One study of low reliability is available regarding an assessment of toxicity to freshwater algae and aquatic plants, indicating an EC50 of 26 mg/L. The marked inhibitory effect of the structurally similar substance, Na4-EDTA, on the cell multiplication of Scenedesmus subspicatus was shown to be caused by the complexing of essential ferrous ions in the assay. This secondary effect was demonstrated using a modified test system without iron limitation when it was shown that the simultaneous application of equimolar concentrations of FeCl3*6H20 and EDTA up to 263.04 umol/L (100 mg/L Na4-EDTA) produced no inhibition of algal growth. The same is expected to occur with HEDTA. It is generally accepted that studies in which secondary effects have demonstrably affected outcome should not be used in the derivation of PNECs. Expressed as H3HEDTA this would be 72.6 mg/L.

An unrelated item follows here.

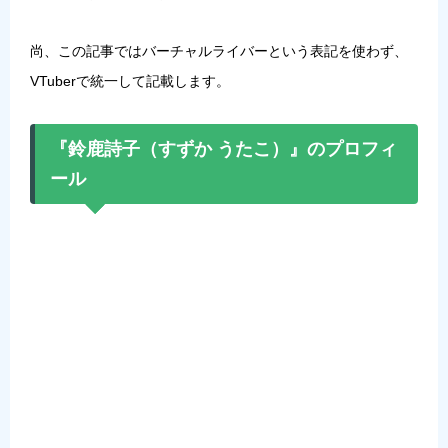
尚、この記事ではバーチャルライバーという表記を使わず、
VTuberで統一して記載します。
『鈴鹿詩子（すずか うたこ）』のプロフィ
ール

The toxicity of HEDTA on microorganisms is considered likely to be low based on read-across to the structural analogue, EDTA, and one available study of low quality on HEDTA. The toxicity of Na2EDTA, a structural analogue of the substance, on microorganisms in an activated sludge resulted in an EC10 value after 30 minutes of > 500 mg/L. Similar low toxicity was observed in additional studies on activated sludge. Thus, inhibition of degradation activity of activated sludge is not anticipated.